Four named volumes persist data across container restarts:
volumes:
  catalog_db_data:
  auth_db_data:
  orders_db_data:
  redis_data:
VolumeUsed ByContents
catalog_db_datacatalog_dbCatalog PostgreSQL data directory (Product table)
auth_db_dataauth_dbAuth PostgreSQL data directory (User table)
orders_db_dataorders_dbOrders PostgreSQL data directory (Order, OrderItem tables)
redis_dataredisRedis append-only file (cart data, 7-day TTL per key)
Running docker compose down -v deletes all four volumes and permanently erases every database and cache entry. Use this command to reset the stack to a clean state during development, but never run it against a production environment with real data.

Startup Order

Docker Compose respects depends_on conditions to boot services in the correct sequence. No service starts until its declared dependencies are healthy.
1

Databases and Redis start first

catalog_db, auth_db, orders_db, and redis boot in parallel. Each runs its health check until it reports healthy before downstream services are allowed to start.
2

Microservices start next

Once their respective backing stores are healthy, auth, catalog, cart, and orders each build, run Prisma migrations, and begin serving traffic on their internal ports. auth waits for auth_db, catalog waits for catalog_db, cart waits for redis, and orders waits for orders_db, catalog, and cart to all be healthy before it starts.
3

Gateway starts after all microservices are healthy

The gateway service has depends_on conditions requiring auth, catalog, cart, and orders to all pass their health checks.

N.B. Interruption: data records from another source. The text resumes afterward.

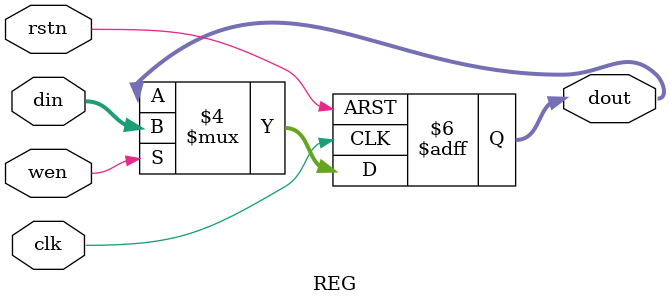
<source format=v>
`timescale 1ns / 1ps

/*
    ================================   REG module   ================================
    Author:         Wintermelon
    Last Edit:      2022.4.11

    This is a common register.
    Synchronous setting number, asynchronous reset.  
*/

module REG
#(
    parameter DATA_WIDTH = 32           // data width
)
(
    input [DATA_WIDTH-1 : 0] din,       // data input
    input clk, rstn, wen,               // control signals
    output reg [DATA_WIDTH-1 : 0] dout  // data output and storage
);
    initial begin
        dout <= 0;
    end
    
    always @(posedge clk or negedge rstn) begin 
        if (~rstn) begin
            dout <= 0;
        end
        else begin
            if (wen) 
                dout <= din;
        end
    end
endmodule

</source>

Only then does Nginx load its configuration and begin accepting inbound connections on GATEWAY_PORT.
4

Frontend starts last

The frontend service declares a dependency on gateway, ensuring the Next.js application only starts once the full backend is reachable. The frontend is served internally on port 3000 and proxied through the gateway at the / path.
If a service gets stuck in a restart loop during first boot (common while Postgres is initializing), Docker Compose’s health check retries will eventually resolve it without any manual intervention. You can monitor progress in real time with docker compose logs -f.